With the backing of Microsoft, our aim is to massively accelerate our vision to change the way work gets done with software that is built for the enterprise and loved by users.

As a Yammer customer, you will continue to get a secure, private social network—delivered with the same focus on simplicity, innovation, and cross-platform experiences.  Over time, you’ll see more and more connections to SharePoint, Office365, Dynamics and Skype.

Yammer’s expertise in empowering employees, driving voluntary adoption, and delivering rapid innovation in the cloud will not only continue to power our stand-alone service, but also help shape the communication and collaboration experiences in Office 365.

Microsoft Press Release:

REDMOND, Wash. and SAN FRANCISCO, June 25, 2012 — Microsoft Corp. and Yammer Inc. today announced that they have entered into a definitive agreement under which Microsoft will acquire Yammer, a leading provider of enterprise social networks, for $1.2 billion in cash. Yammer will join the Microsoft Office Division, led by division President Kurt DelBene, and the team will continue to report to current CEO David Sacks.

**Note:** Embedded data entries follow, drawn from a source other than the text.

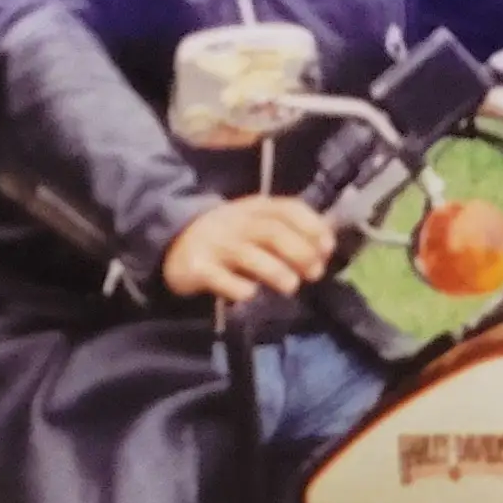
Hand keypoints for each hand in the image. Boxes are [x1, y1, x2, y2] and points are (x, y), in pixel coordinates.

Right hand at [161, 195, 333, 304]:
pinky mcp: (197, 267)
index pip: (288, 209)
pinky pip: (219, 278)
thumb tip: (326, 245)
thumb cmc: (229, 237)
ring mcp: (215, 244)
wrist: (175, 242)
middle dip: (299, 252)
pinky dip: (238, 287)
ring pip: (249, 255)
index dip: (312, 226)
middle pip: (272, 232)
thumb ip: (287, 231)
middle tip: (314, 273)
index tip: (327, 248)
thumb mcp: (256, 224)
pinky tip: (250, 295)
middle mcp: (235, 222)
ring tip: (291, 286)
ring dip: (276, 271)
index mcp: (254, 208)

“The acquisition of Yammer underscores our commitment to deliver technology that businesses need and people love,” said Steve Ballmer, CEO, Microsoft. “Yammer adds a best-in-class enterprise social networking service to Microsoft’s growing portfolio of complementary cloud services.”

Launched in 2008, Yammer now has more than 5 million corporate users, including employees at 85 percent of the Fortune 500. The service allows employees to join a secure, private social network for free and then makes it easy for companies to convert a grassroots movement into companywide strategic initiative.

Yammer will continue to develop its standalone service and maintain its commitment to simplicity, innovation and cross-platform experiences. Moving forward, Microsoft plans to accelerate Yammer’s adoption alongside complementary offerings from Microsoft SharePoint, Office 365, Microsoft Dynamics and Skype.

“When we started Yammer four years ago, we set out to do something big,” Sacks said. “We had a vision for how social networking could change the way we work. Joining Microsoft will accelerate that vision and give us access to the technologies, expertise and resources we’ll need to scale and innovate.”

The acquisition is subject to customary closing conditions, including regulatory approval.